A blog formerly known as Bookishness / By Charles Matthews

"Dazzled by so many and such marvelous inventions, the people of Macondo ... became indignant over the living images that the prosperous merchant Bruno Crespi projected in the theater with the lion-head ticket windows, for a character who had died and was buried in one film and for whose misfortune tears had been shed would reappear alive and transformed into an Arab in the next one. The audience, who had paid two cents apiece to share the difficulties of the actors, would not tolerate that outlandish fraud and they broke up the seats. The mayor, at the urging of Bruno Crespi, explained in a proclamation that the cinema was a machine of illusions that did not merit the emotional outbursts of the audience.

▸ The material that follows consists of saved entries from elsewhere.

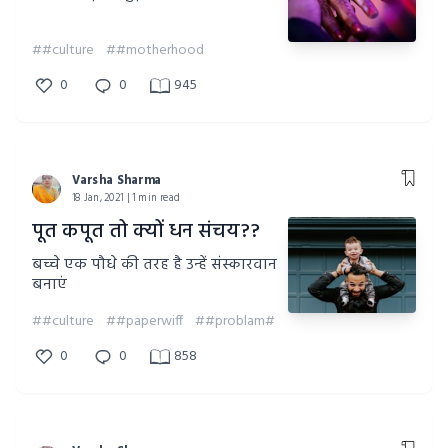
##culture
##motherhood
0
0
945
Varsha Sharma
18 Jan, 2021 | 1 min read
पूत कपूत तो क्यों धन संचय??
बच्चे एक पौधे की तरह है उन्हें संस्कारवान
बनाएं
##culture
##paperwiff
##problam#
0
0
858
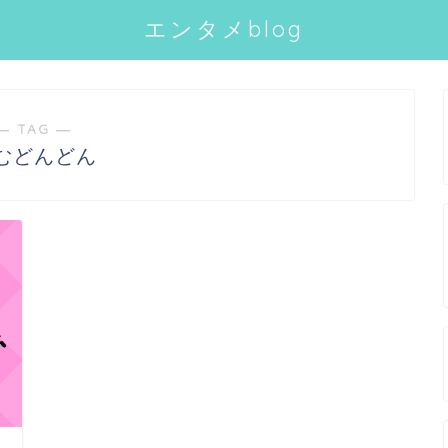
エンタメblog
― TAG ―
むどんどん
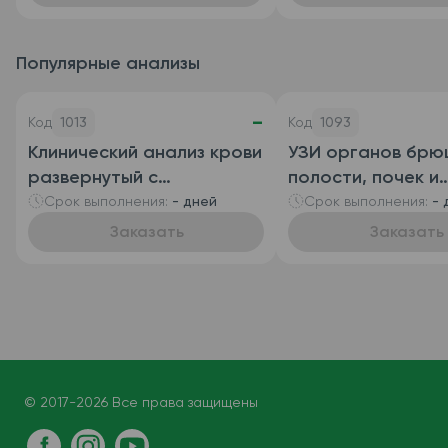
(автоматизированный с
СОЭ), венозная кровь)"
Популярные анализы
-
Код
1013
Код
1093
Клинический анализ крови
УЗИ органов брю
развернутый с
полости, почек и
определением
мочевого пузыря
Срок выполнения:
- дней
Срок выполнения:
- 
ретикулоцитов
Заказать
Заказать
(автоматизированный +
ручная лейкоформула),
венозная кровь
© 2017-2026 Все права защищены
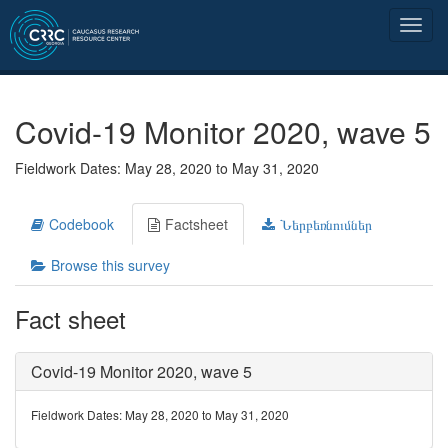
Covid-19 Monitor 2020, wave 5
Fieldwork Dates: May 28, 2020 to May 31, 2020
Codebook
Factsheet
Ներբեռնումներ
Browse this survey
Fact sheet
Covid-19 Monitor 2020, wave 5
Fieldwork Dates: May 28, 2020 to May 31, 2020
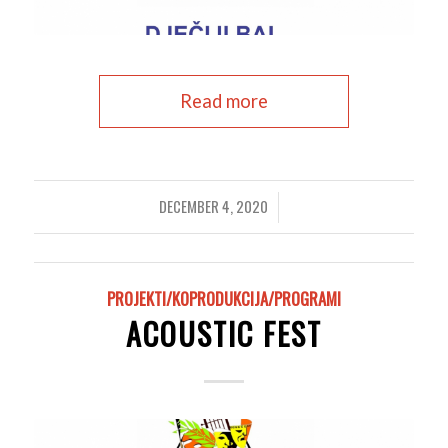
Read more
DECEMBER 4, 2020
/
PROJEKTI/KOPRODUKCIJA/PROGRAMI
ACOUSTIC FEST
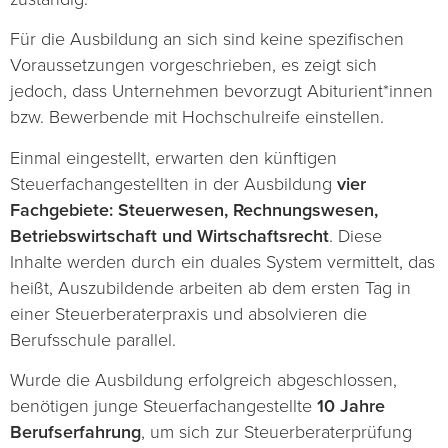
Für die Ausbildung an sich sind keine spezifischen
Voraussetzungen vorgeschrieben, es zeigt sich
jedoch, dass Unternehmen bevorzugt Abiturient*innen
bzw. Bewerbende mit Hochschulreife einstellen.
Einmal eingestellt, erwarten den künftigen
Steuerfachangestellten in der Ausbildung
vier
Fachgebiete: Steuerwesen, Rechnungswesen,
Betriebswirtschaft und Wirtschaftsrecht
. Diese
Inhalte werden durch ein duales System vermittelt, das
heißt, Auszubildende arbeiten ab dem ersten Tag in
einer Steuerberaterpraxis und absolvieren die
Berufsschule parallel.
Wurde die Ausbildung erfolgreich abgeschlossen,
benötigen junge Steuerfachangestellte
10 Jahre
Berufserfahrung
, um sich zur Steuerberaterprüfung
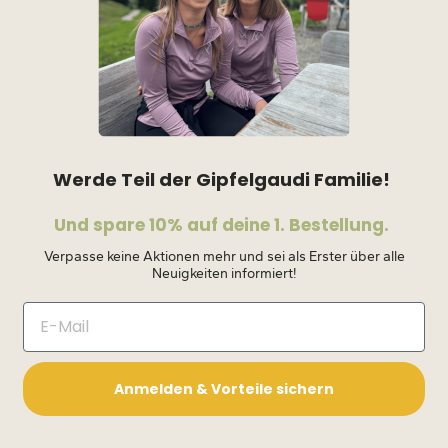
Werde Teil der Gipfelgaudi Familie!
Und spare 10% auf deine 1. Bestellung.
Verpasse keine Aktionen mehr und sei als Erster über alle
Neuigkeiten informiert!
Anmelden & Vorteile sichern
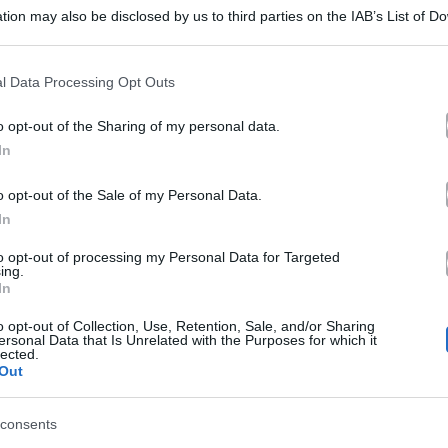
ameriera,
19 Agosto 2024
tion may also be disclosed by us to third parties on the IAB’s List of 
 that may further disclose it to other third parties.
pigrona”
 that this website/app uses one or more Google services and may gath
l Data Processing Opt Outs
including but not limited to your visit or usage behaviour. You may click 
illiam
 to Google and its third-party tags to use your data for below specifi
exy
Gossip
o opt-out of the Sharing of my personal data.
ogle consent section.
In
William e Harry, grave lutto: ancora
arry,
dolore per la Royal Family
o opt-out of the Sale of my Personal Data.
In
rave
Ancora momenti difficili per la Monarchia inglese: William
e Harry hanno dovuto dire addio ad…
to opt-out of processing my Personal Data for Targeted
utto:
ing.
In
ncora
31 Luglio 2024
o opt-out of Collection, Use, Retention, Sale, and/or Sharing
olore
ersonal Data that Is Unrelated with the Purposes for which it
lected.
er
Out
iografia
a
Gossip
consents
ate
Biografia Kate Midddleton, l’altra verità:
oyal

With that discouraging explanation many ... decided not to return to the movies, considering that they already had too many troubles of their own to weep over the acted-out misfortunes of imaginary beings."
--Gabriel García Márquez, One Hundred Years of Solitude

Sunday, October 1, 2023

The Last American Hero (Lamont Johnson, 1973)

Jeff Bridges and Gary Busey in The Last American Hero

Cast: Jeff Bridges, Valerie Perrine, Geraldine Fitzgerald, Gary Busey, Geraldine Fitzgerald, Ned Beatty, Art Lund, Ed Lauter, William Smith, Gregory Walcott, Tom Ligon, Ernie F. Orsatti, Erica Hagen, Jimmy Murphy, Lane Smith. Screenplay: William Roberts, based on articles by Tom Wolfe. Cinematography: George Silano. Art direction: Laurence G. Paull. Film editing: Robbie Roberts, Tom Rolf. Music: Charles Fox. 

All good actors act with their eyes, but I don't know anyone who is better at acting with the lower half of their face than Jeff Bridges. Which is to the good in The Last American Hero, because a lot of the film consists of Bridges as Junior Jackson behind the wheel of a race car, his eyes covered with goggles and only the thin slit of his mouth and the determined jut of his jaw visible. But Bridges is also called on to suggest desire (mouth softened, jaw less firmly set), defiance (mouth tense, jaw forward), and defeat (mouth downturned, jaw in retreat). This is not to say that the eyes as well as the voice don't come into play. Bridges has a tour de force scene in the middle of the picture when Junior steps into a record-your-voice booth (a fixture made obsolete by, among other things, the cell phone) to compose an oral letter home to his family, each person -- his disapproving mother (Geraldine Fitzgerald), his supportive brother (Gary Busey), and his incarcerated father (Art Lund) -- receiving an appropriate message as the play of emotions is reflected on his face. There's also a lovely aw-shucks moment when Junior, the hillbilly in the flatlands, deals with the desk clerk in a hotel; Bridges never lapses into caricature in the scene. This also seems to say that Bridges dominates the film, which isn't quite true, since the ensemble consists of not only such skilled character players as Fitzgerald, Busey, and Lund, but also Valerie Perrine as Marge, the racing groupie who adds Junior to her list of racing stars she has bedded, Ned Beatty as Junior's first promoter, and Ed Lauter as the promoter who tries to milk Junior of all the cash he can earn. The film's title comes from the profile of racer Junior Johnson that Tom Wolfe wrote for Esquire in 1965, but it feels a bit misleading. There's nothing particularly heroic about Junior Jackson. (The name and many of the biographical details in Wolfe's article were changed, though Johnson himself served as a consultant and technical advisor on the film.) It's less a biopic than an entertaining dip into an American subculture, somewhat glossy in presentation and memorable mostly for its performances.